The veins in his temples swelled like candelabra. “You want me to prove it?”
“Is that Burt Reynolds?” she asked of no one in particular as a nondescript man swept through the door. “That’s not Burt Reynolds. Every body’s a bullshitter—”
“Do you think I lie, Jabba?”
“No. You just bullshit.”
“I go out on a limb for you.”
“Oh right. Put your life right on the line.”
“I’ll show you. Then you’ll think twice about the kind of crap that comes from your mouth.”
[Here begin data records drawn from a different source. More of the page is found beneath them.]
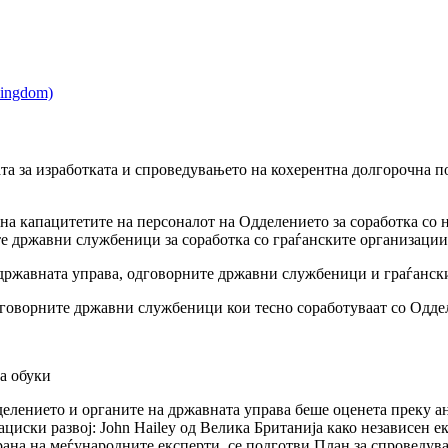
а за изработката и спроведувањето на кохерентна долгорочна по
 на капацитетите на персоналот на Одделението за соработка со
е државни службеници за соработка со граѓанските организации
 државната управа, одговорните државни службеници и граѓанск
говорните државни службеници кои тесно соработуваат со Оддел
за обуки
делението и органите на државната управа беше оценета преку а
ациски развој: John Hailey од Велика Британија како независен 
рана на меѓународните експерти, се подготви План за спроведув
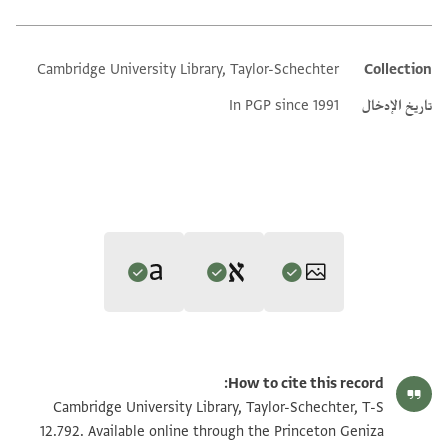
Cambridge University Library, Taylor-Schechter
Collection
Additional metadata
تاريخ الإدخال
In PGP since 1991
Editor: Gil, Moshe
Translator: Gil, Moshe (in Hebrew)
T-S 12.792 1r
تكبير و تدوير
Moshe Gil,
In the Kingdom of Ishmael‎
(in Hebrew) (Tel Aviv
How to cite this record:
Moshe Gil,
In the Kingdom of Ishmael‎
(in Hebrew) (Tel Aviv
University, 1997), vol. 2.
T-S 12.792 1v
تكبير و تدوير
Cambridge University Library, Taylor-Schechter, T-S
Verso In darker ink and a different hand
University, 1997), vol. 2.
Recto
12.792. Available online through the Princeton Geniza
ע׳׳ב:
He paid the check and Jabba said she just wanted to go home. Bernie took her arm and steered her across the street to Cedars. He told her Obie Mall was the star of his picture and he’d been struggling to find a replacement. Jabba only started to believe him when they reached the room. His heart was pounding, and he searched his pockets for stray tranquilizers — nothing. He made her wait in the hall while he ducked in to make sure Edith-Esther wasn’t there. The private nurse smiled and said he’d just missed her. The nurse toweled the Big Star’s chin and said, “Well, who’s the popular girl? Mr. Bernie’s back to see you, but he didn’t bring a cake.” She left the three of them alone.
“Oh my God,” said Jabba. “It is , it’s her .”
Bernie sat in the nurse’s chair and held Obie’s hand. “It’s okay,” he said as the agitated Big Star’s eyes bugged and darted about. “It’s all right, your mama will be back.”